### Task list
1. In the text extract on Athena tables and IAM data access, recast the paragraph beginning "Before Lake Formation released in 2019" as a brief list, together with the two bullet points that complete it.
2. Carry the walkthrough on Athena tables and IAM data access forward from its final line of code.

First create a table using ctas from parquet table

create table if not exists ctas_table_partitioned with (
format = 'parquet',
partitioned_by = array [ 'marketplace' ]
) as
select "customer_id",
"review_id",
"product_id",
"product_title",
"star_rating",
"marketplace"
from "amazon_reviews_parquet_table"
where marketplace in ('US', 'JP')

Check the current output

select count(*) from "ctas_table_partitioned"

Then insert data into the ctas_table by selecting from the parquet table

insert into "ctas_table_partitioned"
select "customer_id",
"review_id",
"product_id",
"product_title",
"star_rating",
"marketplace"
from "amazon_reviews_parquet_table"
where marketplace in ('FR')

Check the output after inserting

select *
from "ctas_table_partitioned"
where marketplace = 'FR'

Let insert values into ctas_table

insert into "ctas_table"
values(
'VN',
'12345678',
'12345678',
'12345678',
'TCB',
5
);

Let check the output

select "marketplace",
"customer_id"
from "ctas_table"
where marketplace = 'VN';

Parquet versus TSV#

Create the same query with two tables to see performance and cost. First, for the tsv table

select "customer_id",
sum("star_rating") as sum_rating
from "amazon_reviews_csv_table"
group by "customer_id"
order by sum_rating desc

and for parquet table

select "customer_id",
sum("star_rating") as sum_rating
from "amazon_reviews_parquet_table"
group by "customer_id"
order by sum_rating desc
  • tsv: scanned 32.22 GB and runtime 97 seconds
  • parquet: scanned 1.21 GB and runtime 38 seconds
  • check time in queue

Compare the count row

select count(*) as num_row from "amazon_reviews_parquet_table"

Data Scientist#

Before Lake Formation released in 2019, we need to configure data access via IAM Policy. For example, if there is Data Scientist (IAM user), to enable the DS to query tables in Glue Catalog, we need to configure

  • S3 IAM policy to grant access the underlying data
  • Glue IAM Policy to grant access database, table in Catalog

Create an IAM user

const secret = new aws_secretsmanager.Secret(this, `${props.userName}Secret`, {
secretName: `${props.userName}Secret`,
generateSecretString: {
secretStringTemplate: JSON.stringify({ userName: props.userName }),
generateStringKey: 'password'
}
})

### Provided material
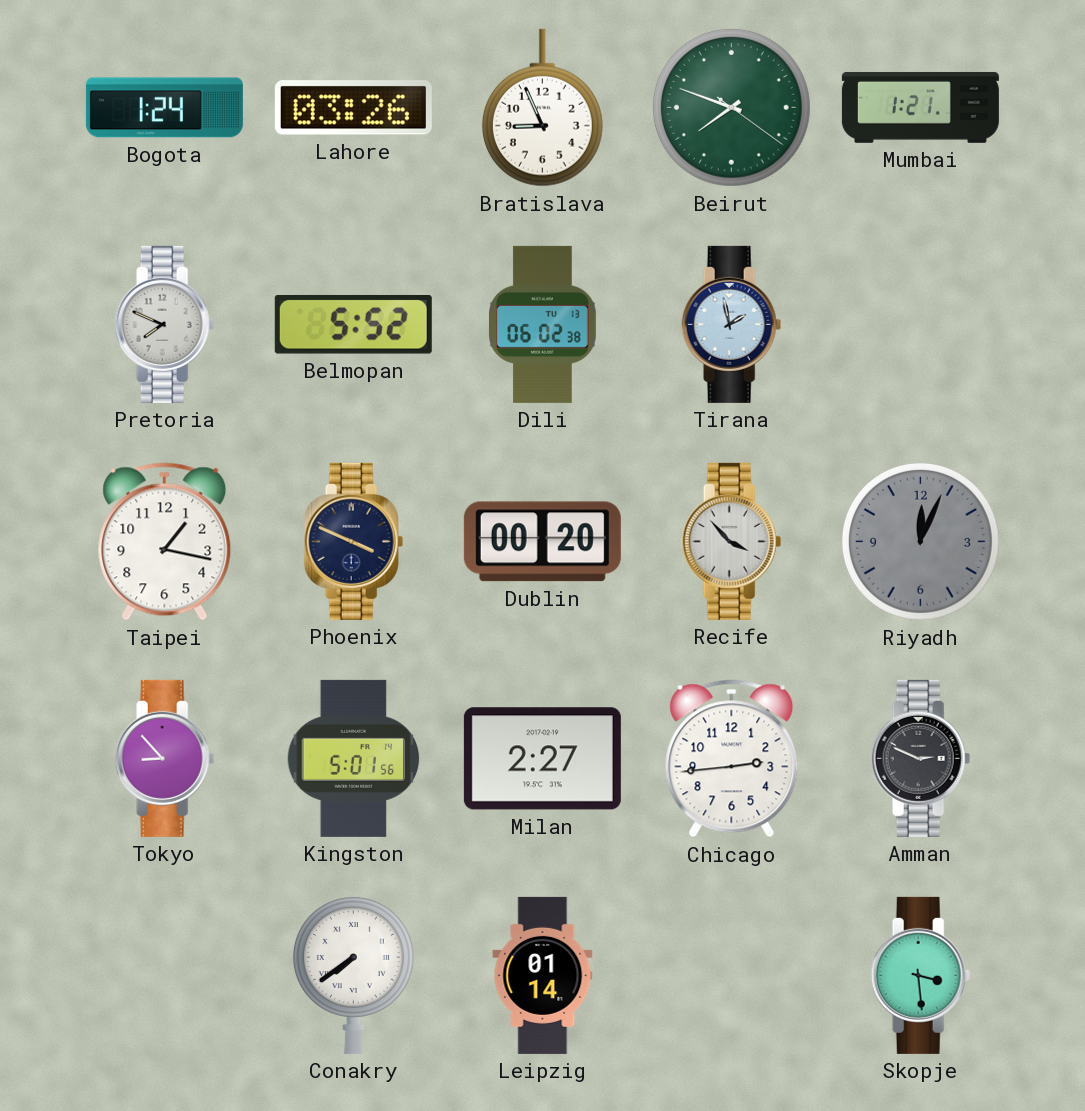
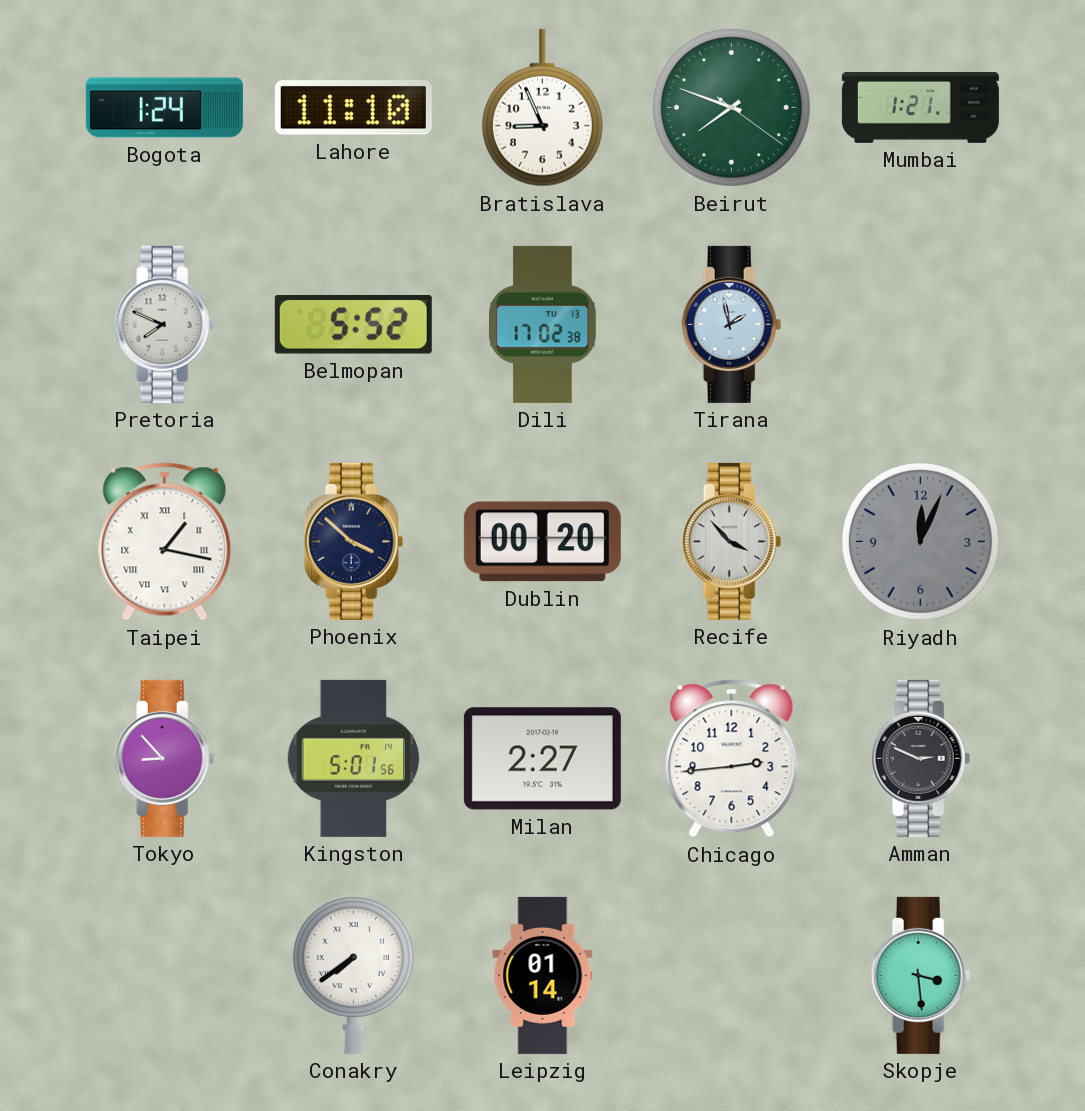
Lahore: 03:26 -> 11:10
Dili: 06:02 -> 17:02
Taipei numerals: Arabic -> Roman
Phoenix: 3:49 -> 3:52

### Answers
1.
- Before Lake Formation's release in 2019, data access had to be configured through IAM policies.
- To let a Data Scientist (an IAM user) query tables in the Glue Catalog, two policies are needed:
  - an S3 IAM policy granting access to the underlying data
  - a Glue IAM policy granting access to the database and tables in the Catalog

2.
const user = new aws_iam.User(this, `${props.userName}IAMUSER`, {
userName: props.userName,
password: secret.secretValueFromJson('password'),
passwordResetRequired: false
})

Data Access via IAM#

Option 1. Grant the DS to access all data

user.addManagedPolicy(
aws_iam.ManagedPolicy.fromAwsManagedPolicyName('AmazonAthenaFullAccess')
)

Option 2. Least priviledge so the DS only can access requested tables. For Glue, please note that

All operations performed on a Data Catalog resource require permission on the resource and all the ancestors of that resource. For example, to create a partition for a table requires permission on the table, database, and catalog where the table is located. The following example shows the permission required to create partitions on table PrivateTable in database PrivateDatabase in the Data Catalog.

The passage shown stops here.